The investigation asserted that, while the company does have the resources, tools, and investigative procedures to make it harder for bad actors to return to apps, “internal documents show the company has resisted efforts to spread them across its apps, in part because safety protocols could stall corporate growth.”

Multiple sources within Match Group revealed that the company’s “obsession with metrics and having to stick with them is frustrating and potentially dangerous.” One source specifically described Match Group’s ongoing pledges to invest in safety as “safety theater.”

The Dating Apps Reporting Project sent Match Group a letter detailing their findings, which issued a short statement in response — not disputing that they had documented harm without sharing the information with the public but defending their safety efforts: “We take every report of misconduct seriously, and vigilantly remove and block accounts that have violated our rules regarding this behavior” and that they are industry leaders in employing “harassment-preventing AI tools, ID verification for profiles and investments in communicating with law enforcement.”
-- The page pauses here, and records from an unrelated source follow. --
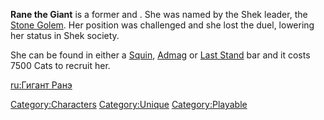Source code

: **Rane the Giant** is a former [](Hundred_Guardian.md) and [](Unique_Recruits.md). She was named by the Shek leader,
the [Stone Golem](Stone_Golem.md "wikilink"). Her position was challenged
and she lost the duel, lowering her status in Shek society.

She can be found in either a [Squin](Squin.md "wikilink"),
[Admag](Admag.md "wikilink") or [Last Stand](Last_Stand.md "wikilink") bar and
it costs 7500 Cats to recruit her.

[ru:Гигант Ранэ](ru:Гигант_Ранэ "wikilink")

[Category:Characters](Category:Characters "wikilink")
[Category:Unique](Category:Unique "wikilink")
[Category:Playable](Category:Playable "wikilink")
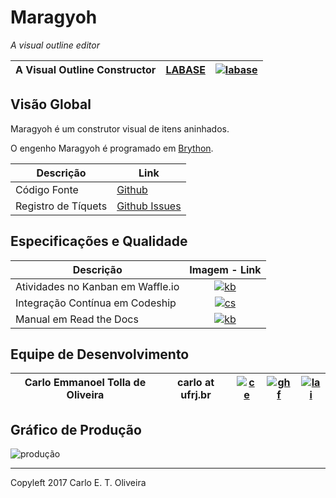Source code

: Maragyoh
========
*A visual outline editor*

[py]: http://www.python.org "Python"
[ph]: http://phaser.io "Phaser"
[by]: http://brython.info "Brython"
[lb]: http://labase.selfip.org "LABASE - Laboratório de Automação de Sistemas Educacionais"
[gh]: https://github.com/cetoli/maragyoh "Github"
[ghi]: https://github.com/cetoli/maragyoh/issues "Github-Issues"
[kbl]: http://waffle.io/cetoli/maragyoh "Waffle"
[id]: https://s19.postimg.org/us98poo43/labaselegon.png
[kb]: https://badge.waffle.io/cetoli/maragyoh.svg?label=ready&title=Ready
[cs]: https://codeship.com/projects/d29b88d0-d312-0133-315e-6af7e052eb76/status?branch=master
[csl]: https://codeship.com/projects/142015 "Codeship"
[rd]: https://readthedocs.org/projects/maragyoh/badge/?version=latest
[rdl]: http://maragyoh.readthedocs.org/ "Read the Docs"
[ce]: http://activufrj.nce.ufrj.br/static/favicon.ico
[ceo]: http://activufrj.nce.ufrj.br/wiki/carlo/home "ActivUfrj Carlo"
[cgh]: https://github.com/cetoli "Carlo Github cetoli"
[ghf]: https://assets-cdn.github.com/favicon.ico "Github"
[lai]: http://buscatextual.cnpq.br/buscatextual/images/v2/fav_ico_lattes.ico
[cla]: http://lattes.cnpq.br/9627675808739540 "Currículo Lattes"

| A Visual Outline Constructor   | [LABASE][lb]  | [![labase][id]][lb]  |
|--------------------------------|---------------|----------------------|

Visão Global
------------


Maragyoh é um construtor visual de itens aninhados.

O engenho Maragyoh é programado em [Brython][by].




| Descrição             | Link                   |
|-----------------------|------------------------|
| Código Fonte          | [Github][gh]           |
| Registro de Tíquets   | [Github Issues][ghi]   |

Especificações e Qualidade
--------------------------

| Descrição                          | Imagem - Link    |
|------------------------------------|:----------------:|
|  Atividades no Kanban em Waffle.io | [![kb][kb]][kbl] |
| Integração Contínua em Codeship    | [![cs][cs]][csl] |
|  Manual em Read the Docs           | [![kb][rd]][rdl] |

Equipe de Desenvolvimento
-------------------------

| Carlo Emmanoel Tolla de Oliveira    | carlo at ufrj.br |[![ce]][ceo] | [![ghf]][cgh] | [![lai]][cla] |
|-------------------------------------|------------------|-------------|---------------|---------------|

Gráfico de Produção
-------------------
![produção](https://graphs.waffle.io/cetoli/maragyoh/throughput.svg)

---------------------------------------
Copyleft 2017 Carlo E. T. Oliveira
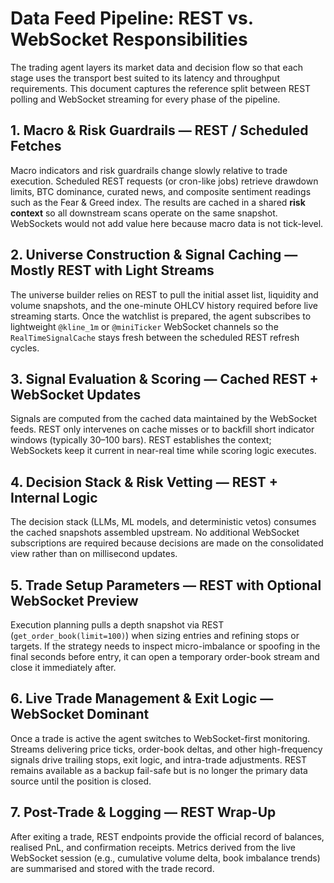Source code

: # Data Feed Pipeline: REST vs. WebSocket Responsibilities

The trading agent layers its market data and decision flow so that each stage
uses the transport best suited to its latency and throughput requirements.
This document captures the reference split between REST polling and
WebSocket streaming for every phase of the pipeline.

## 1. Macro & Risk Guardrails — REST / Scheduled Fetches

Macro indicators and risk guardrails change slowly relative to trade
execution. Scheduled REST requests (or cron-like jobs) retrieve drawdown
limits, BTC dominance, curated news, and composite sentiment readings such as
the Fear & Greed index. The results are cached in a shared **risk context** so
all downstream scans operate on the same snapshot. WebSockets would not add
value here because macro data is not tick-level.

## 2. Universe Construction & Signal Caching — Mostly REST with Light Streams

The universe builder relies on REST to pull the initial asset list, liquidity
and volume snapshots, and the one-minute OHLCV history required before live
streaming starts. Once the watchlist is prepared, the agent subscribes to
lightweight `@kline_1m` or `@miniTicker` WebSocket channels so the
`RealTimeSignalCache` stays fresh between the scheduled REST refresh cycles.

## 3. Signal Evaluation & Scoring — Cached REST + WebSocket Updates

Signals are computed from the cached data maintained by the WebSocket feeds.
REST only intervenes on cache misses or to backfill short indicator windows
(typically 30–100 bars). REST establishes the context; WebSockets keep it
current in near-real time while scoring logic executes.

## 4. Decision Stack & Risk Vetting — REST + Internal Logic

The decision stack (LLMs, ML models, and deterministic vetos) consumes the
cached snapshots assembled upstream. No additional WebSocket subscriptions are
required because decisions are made on the consolidated view rather than on
millisecond updates.

## 5. Trade Setup Parameters — REST with Optional WebSocket Preview

Execution planning pulls a depth snapshot via REST (`get_order_book(limit=100)`)
when sizing entries and refining stops or targets. If the strategy needs to
inspect micro-imbalance or spoofing in the final seconds before entry, it can
open a temporary order-book stream and close it immediately after.

## 6. Live Trade Management & Exit Logic — WebSocket Dominant

Once a trade is active the agent switches to WebSocket-first monitoring.
Streams delivering price ticks, order-book deltas, and other high-frequency
signals drive trailing stops, exit logic, and intra-trade adjustments. REST
remains available as a backup fail-safe but is no longer the primary data
source until the position is closed.

## 7. Post-Trade & Logging — REST Wrap-Up

After exiting a trade, REST endpoints provide the official record of balances,
realised PnL, and confirmation receipts. Metrics derived from the live
WebSocket session (e.g., cumulative volume delta, book imbalance trends) are
summarised and stored with the trade record.
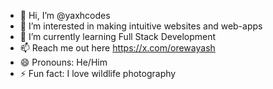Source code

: - 👋 Hi, I’m @yaxhcodes
- 👀 I’m interested in making intuitive websites and web-apps
- 🌱 I’m currently learning Full Stack Development
- 📫 Reach me out here https://x.com/orewayash
- 😄 Pronouns: He/Him
- ⚡ Fun fact: I love wildlife photography

<!---
struggler-guts/struggler-guts is a ✨ special ✨ repository because its `README.md` (this file) appears on your GitHub profile.
You can click the Preview link to take a look at your changes.
--->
The reporting team uncovered Match internal documents where staffers expressed concerns about dating app security flaws. Image: Screenshot, The Markup

The reporting team uncovered internal Match communications where staff expressed concerns about the company’s growth metrics and the impact that might have on jeopardizing user safety. Image: Screenshot, The Markup

How Safety Systems Are Failing Women

Dugdale’s background as a criminal justice beat reporter honed her investigative skills and informed a journalistic approach that avoided “true crime-like” narratives. She chose instead to demonstrate how systemic failures impacted individuals.

“I wanted to put the onus and focus on the companies that allow these men, primarily, [to harm]. Of course, there are people of all genders who are doing this,” Dugdale explains.
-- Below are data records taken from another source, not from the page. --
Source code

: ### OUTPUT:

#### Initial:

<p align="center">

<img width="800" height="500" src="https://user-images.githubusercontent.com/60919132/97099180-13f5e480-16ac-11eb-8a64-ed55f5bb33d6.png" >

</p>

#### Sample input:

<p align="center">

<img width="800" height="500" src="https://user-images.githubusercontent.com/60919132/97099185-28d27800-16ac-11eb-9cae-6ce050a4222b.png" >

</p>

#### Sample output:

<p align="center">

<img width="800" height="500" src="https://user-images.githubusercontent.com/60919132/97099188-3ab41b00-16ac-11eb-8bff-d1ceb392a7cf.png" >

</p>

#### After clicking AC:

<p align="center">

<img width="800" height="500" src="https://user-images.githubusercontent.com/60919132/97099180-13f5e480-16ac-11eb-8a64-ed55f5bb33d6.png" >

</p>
This approach was commended by Dr. Alessia Tranchese, a researcher at the University of Portsmouth who specializes in digital media and sexual violence against women. She praised how the article “starts off with an individual case, without over-sensationalising it to discuss a broader issue… It does not treat it as an isolated incident — which is so common in rape coverage — but looks at the broader structure that supports the violence of men against women.”

Dr. Tranchese told GIJN that “a crucial point for journalists is to see each case of sexual violence as part of a pattern of male abuse towards women, not as a specific case to be addressed, detached from the rest of society.”

Dr. Tong-jin Smith, a media research academic at Free University, Berlin and former journalist, agreed that the backlash against female empowerment as seen on social media is connected to how people interact on dating apps.

“Dating apps, in my mind, are the extension of social media. It comes from the same kind of thinking. Here it commodifies even more,” says Smith, who underscored the importance of investigative journalism in exposing the underlying mechanisms of the digital economy.

“It’s important that people are empowered. That they know what they are doing. That you realize that on the other end there is an actual human being, and that respect, and treating each other with respect is important,” Dr. Smith stated.

Dr. Smith advocates for media literacy training in schools, arguing it could equip young people to better navigate how platform economics, combined with the social pressures of our app-saturated world, can influence their perspectives and actions and make women vulnerable to violence. She emphasizes the crucial role of investigative journalists in covering this issue to explore solutions.

Having an impact that might protect dating app users was a key driver in the investigation. “I’m hopeful we’ll see some real, lasting change down the line,” says Dugdale, adding that she and her team were encouraged by positive feedback from employees at dating app companies and women victimized since the article’s publication. This feedback has re-engaged US lawmakers, raising hopes that increased pressure might influence Match Group’s priorities.

“The wheels of justice do take time,” she adds.